Philosophical, historical, archaeological, and scientific “proofs,” as well as personal and collective experiences, hardly prove what they claim to, and resorting to the supposed fulfillment of vague biblical prophecies is fundamentally misleading in light of their source texts and contexts. That the suggested “undeniability” of such proposals may succeed in intimidating those unfamiliar with them is no cause for their validity, even as many are convinced that the very existence of a Jewish state, survival of the Jewish people, and preservation of religious traditions are unequivocal proofs of their divine origins.

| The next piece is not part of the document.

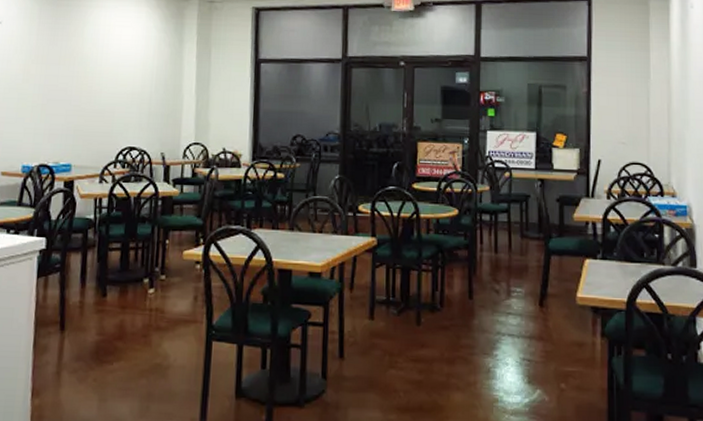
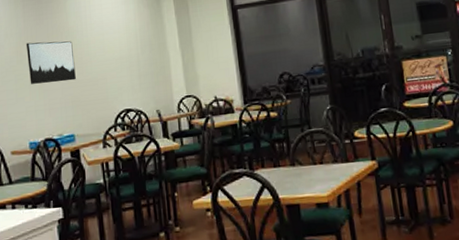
wall art: none [33,62,85,109] -> present [26,41,76,84]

Whether proofs are presented as concrete or merely convincing, ironclad or merely impressive, strong or merely sufficient, the path of proof and selective exposure to that which reinforces one’s views ultimately leads to an impasse, as more and more access to information will render not only those “proofs” worthy of suspicion, but all those who suggested them, along with any other ideas postulated by them, no matter how decent. Consequently, purporting to grant “permission to believe” through faulty reasoning or prove belief’s basis “beyond a reasonable doubt,” will likely backfire in time.
HONESTY AND HUMILITY
It is not easy to face the injustices and paradoxes of life, and grappling with the limits of logic can be less than enchanting. But this by no means grants one license to alter the meaning and fabric of faith. One may accept or reject such faith, but its terms remain, and though a pathological need to be correct may push some to any limits to prove the unprovable, this illusion of confidence and certainty likely stems more from an emotional or psychological state than an intellectual one; more from fragility than from strength.
Lack of comprehension or proof is not the end of faith, but the beginning, as answers to life’s mysteries elude even the most informed. As Einstein put it: “We know nothing at all. All our knowledge is but the knowledge of schoolchildren…. The real nature of things we shall never know.” Thus, instead of feigning omniscience, would that man simply and humbly admit his ignorance as the biblical Job was forced to as he confronted the divine scolding which resounds throughout the ages: “Where were you when I laid the earth’s foundation? Tell me, if you understand.”